A tentative diagnosis of GME may be suggested by signalment data, the clinical course of the disease, and clinical signs. Haematology, serum chemistry, and urinalysis studies are usually normal and electroencephalographic recordings are frequently non-specific. Rarely, an intrathecal filling-defect may be detected myelographically in dogs possibly due to focal cord swelling or subarachnoid granulomas. The most useful diagnostic aid is CSF analysis. In most dogs, CSF is abnormal with mild to pronounced pleocytosis, ranging from 50 to 900 WBCs/μl. Cells are predominantly mononuclear, including lymphocytes (60-90%), monocytes (10-20%), and variable numbers of large anaplastic mononuclear cells with abundant lacy cytoplasm. While neutrophils typically comprise from 1-20% of the cell type differential, they may be the predominant cell type on rare occasions. Occasionally, protein is elevated without pleocytosis. In one retrospective study of dogs with GME, lumbar-derived CSF contained fewer cells and less protein than CSF derived from cisternal puncture. CSF protein and cellularity is not necessarily influenced by the degree of meningeal involvement or the extent of necrosis within the granulomatous lesions. A combination of CSF and MRI findings may also be useful, the latter being characterized by isointense lesions on T1-weighted images. Pial/dural meningeal enhancement may be found with MRI. Although infrequently performed, brain biopsy can be a very useful diagnostic test in animals with focal lesions.
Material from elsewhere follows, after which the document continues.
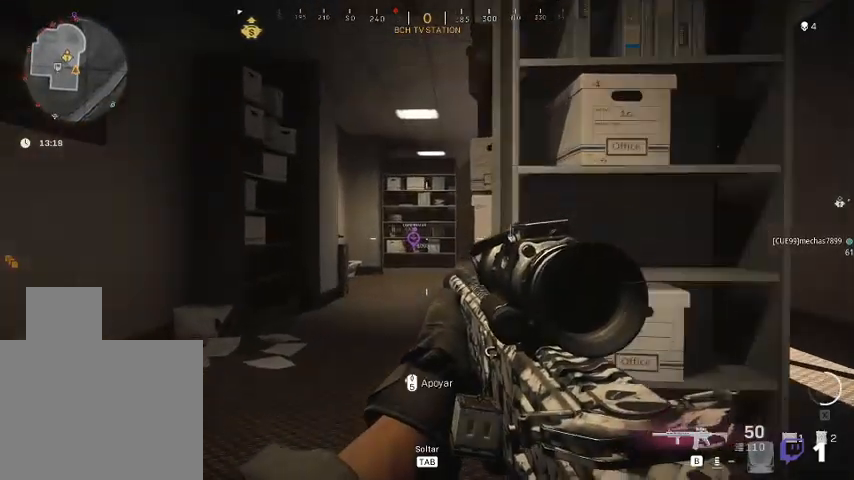
{"keys": ["q", "w"], "mouse": [], "events": [[300, "a", "up"], [500, "q", "down"]]}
Prognosis for permanent recovery is poor. Some dogs die from inhalation pneumonia secondary to megaesophagus. Shortest survival periods, ranging from several days to weeks, are seen with the disseminated and ocular forms. Longer survival periods of from 3 to 6 months, or longer, are more suggestive of a focal lesion. In one retrospective study of 42 dogs with GME , median survival time for dogs with focal versus disseminated disease was 114 and 14 days, respectively, and dogs with focal forebrain signs (e.g., seizures) had significantly longer survival times (>395 days) than did dogs with focal signs in other areas of the CNS (59 days). Long-term therapy is generally unsatisfactory, although temporary remission of signs is often achieved with corticosteroid administration, such as oral prednisone, 1 to 2 mg/kg/day initially for several days, then reducing the dosage to 2.5-5 mg on alternate days. Most dogs will require continued therapy to prevent recurrences of signs. Improvement may last for several days, weeks or months, although most will eventually succumb to the disease. Part of the temporary improvement may be related to a reduction of mast cell function in dogs receiving glucocorticoid medication. Cessation of glucocorticoid therapy is invariably associated with rapid and dramatic clinical deterioration. Results of a recent retrospective study suggested that radiation therapy (e.g., total doses ranging from 40 to 49.5 Gy, divided in 2.4- to 4.0-Gy fractions) may be an effective treatment for dogs with GME, particularly those with clinical signs suggesting focal involvement. Promising clinical, CT, and CSF results following use of cytosine arabinoside (at 50 mg/m2, SQ, bid x 2 days, repeat q 3 weeks) in an 8 year old Shih Tzu, suggests that this potent anti-inflammatory drug may be an effective sole therapy for the long-term treatment of GME in dogs.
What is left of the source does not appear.